Sęga nie odpowiedział na nasze pytania w tej kwestii. Jak powiedziała nam jednak osoba znająca kulisy sprawy, jeśli Sęga odejdzie z UKE, to z własnej woli i z powodów rodzinnych. Nie zakończy też raczej związków z urzędem ostatecznie. Najprawdopodobniej będzie doradzał UKE.

Nie zmienia to faktu, że UKE będzie musiał poszukać następcy dyrektora. To o tyle problematyczne, że w Polsce nie ma wielu specjalistów od częstotliwości. Wśród kandydatów na stanowisko wymieniany był Michał Połzun, dyrektor Departamentu Telekomunikacji w Ministerstwie Cyfryzacji, ale on sam zaprzecza, jakoby planował zmianę pracy.

Częstotliwości to dziś ważny, jeśli nie najważniejszy element strategii operatorów. Są one często przedmiotem sporów i negocjacji.

Sęga jest związany z urzędem od 2001 r. (zaczynał od pracy dla poprzedników prawnych UKE: URT i URTiP). Zanim w 2004 r. został dyrektorem, był zastępcą szefa departamentu ds. zarządzania częstotliwościami. Jeszcze wcześniej pracował dla Instytutu Łączności we Wrocławiu.

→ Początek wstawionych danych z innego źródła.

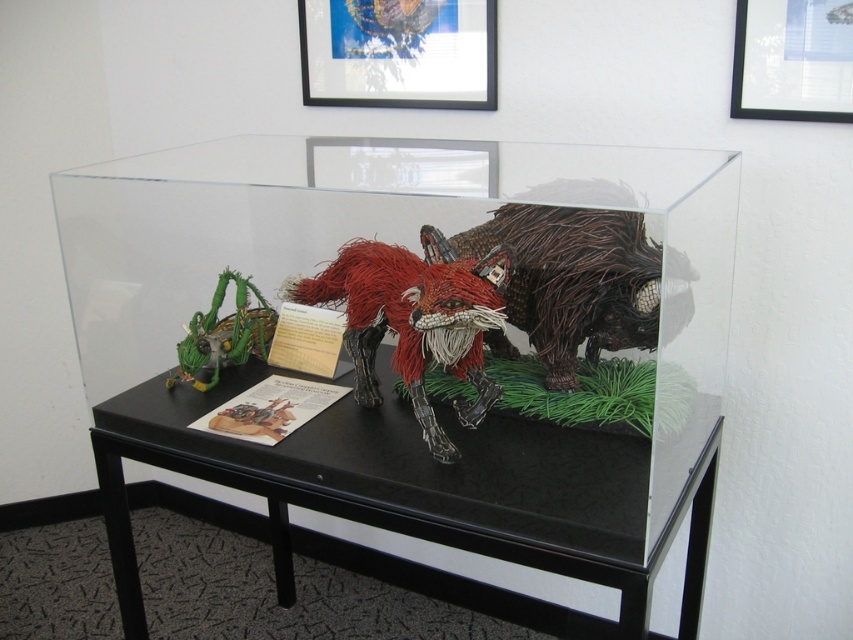
Question: Which of these objects is positioned closest to the clear acrylic box at center?

Choices:
 (A) matte black picture frame at upper right
 (B) green woven grasshopper at lower left
 (C) matte black picture frame at upper center

Answer: (B)

Question: Which of these objects is positioned farthest from the clear acrylic box at center?

Choices:
 (A) matte black picture frame at upper center
 (B) matte black picture frame at upper right

Answer: (B)

Question: Can you confirm if wire sculpture at center is positioned to the right of matte black picture frame at upper center?

Choices:
 (A) yes
 (B) no

Answer: (A)

Question: Considering the real-world distances, which object is closest to the green woven grasshopper at lower left?

Choices:
 (A) clear acrylic box at center
 (B) matte black picture frame at upper right
 (C) red wire fox at center
 (D) matte black picture frame at upper center

Answer: (C)

Question: Can you confirm if red wire fox at center is wider than green woven grasshopper at lower left?

Choices:
 (A) yes
 (B) no

Answer: (A)

Question: Does red wire fox at center appear on the left side of matte black picture frame at upper center?

Choices:
 (A) yes
 (B) no

Answer: (A)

W latach 2001–2006 kierował pracami zespołu przygotowującego stanowisko Polski na Regionalną Konferencję poświęconą telewizji cyfrowej (DVB-T i T-DAB). Brał udział m.in. w pracach Sektora Radiowego Międzynarodowego Związku Telekomunikacyjnego (ITUR) oraz Unii Europejskiej. Ma za sobą epizod pracy w roli eksperta ITU w charakterze doradcy Ministerstwa Telekomunikacji Indii.